Method boolean trueBooleanObjectMethod()
   0 iconst_1
   1 ireturn


The return bytecode is defined like this inside kaffe.def. 


define_insn(IRETURN)
{
        check_stack_int(0);

        monitor_exit();
        returnarg_int(rstack(0));
        end_function();
        ret();
}

The only to operation that matters here is returnarg_int().
It is defined like so inside icode.h.


#define returnarg_int(s) \
                retval[0].v.tint = (s)[0].v.tint


In this case both retval[0] and (s)[0] (the value on the stack)
are of type "slots" as defined in file constants.h.
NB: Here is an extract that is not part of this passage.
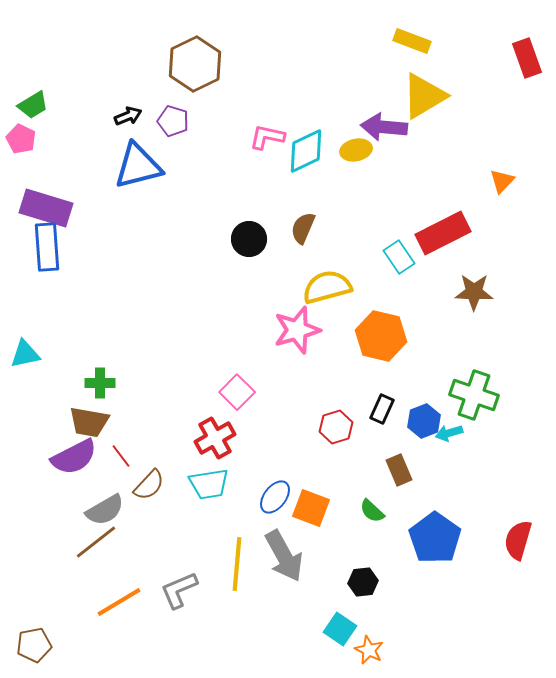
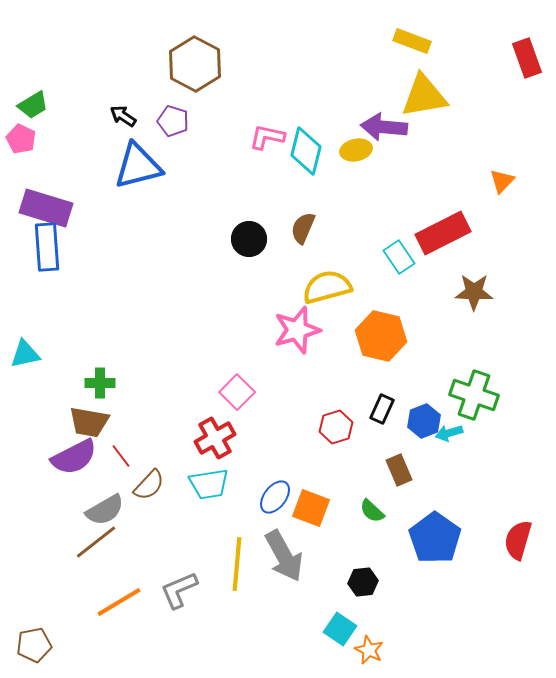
brown hexagon at (195, 64): rotated 6 degrees counterclockwise
yellow triangle at (424, 96): rotated 21 degrees clockwise
black arrow at (128, 116): moved 5 px left; rotated 124 degrees counterclockwise
cyan diamond at (306, 151): rotated 51 degrees counterclockwise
This assignment
changes the value of the jvalue argument I mentioned earlier (the
jvalue argument has been cast to a slots* and it is stored in retval).
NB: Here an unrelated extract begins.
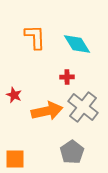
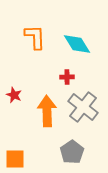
orange arrow: rotated 80 degrees counterclockwise
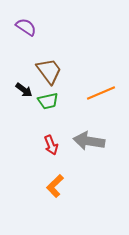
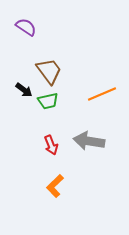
orange line: moved 1 px right, 1 px down
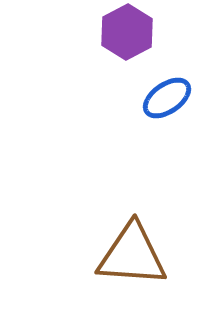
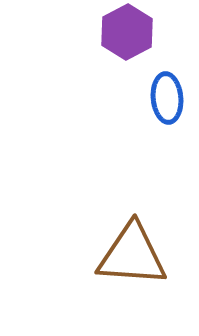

The union jvalue type has a jboolean member but it is only one byte
in size so the assignment of 1 to the tint member of the slots union
will not change the value of the boolean on a bigendian machine.
This does work on a little endian machine like an intel box.
I have included a small C program and it's output which shows
what is going on on big vs little endian systems.
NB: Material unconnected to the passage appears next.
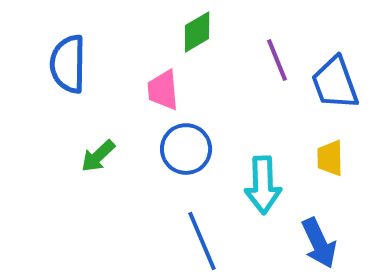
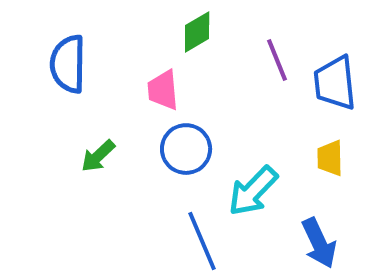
blue trapezoid: rotated 14 degrees clockwise
cyan arrow: moved 10 px left, 6 px down; rotated 46 degrees clockwise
Intel (little endian) box with gcc + linux.

% ./sizes 
ref[0].v.tint is "1"
var.z is "1"


Sparc (big endian) box with gcc + Solaris

% ./sizes 
ref[0].v.tint is "1"
var.z is 0




/* start file sizes.c */


#include <stdio.h>


union jvalue {
  char          z;
  char		b;
  char		c; 
  short		s;
  int		i;
  long		j;
  float		f;
  double        d;
  void*		l;
};

typedef union jvalue jvalue;


struct _slots {
        union {
                int            tint;
                long           tword;
                long           tlong;
                float          tfloat;
                double         tdouble;
                void*           taddr;
                char*           tstr;
        } v;
};

typedef struct _slots slots;



void main(int argc, char ** argv) {
  jvalue var;
  slots val;
  slots* ref;


  var.l = 0;
  val.v.tint = 1;
  ref = (slots *) &var;

  ref[0].v.tint =  val.v.tint;

  if (ref[0].v.tint) {
    printf("ref[0].v.tint is \"%d\"\n", ref[0].v.tint);
  } else {
    printf("ref[0].v.tint is 0\n");
  }

  if (var.z) {
    printf("var.z is \"%d\"\n", ((int) var.z));
  } else {
    printf("var.z is 0\n");
  }
}


/* end file sizes.c */






I am not sure what the "right" way to fix this is. Does someone that
knows a little more about the Kaffe internals comment about the best
way to fix this for little and big endian machines?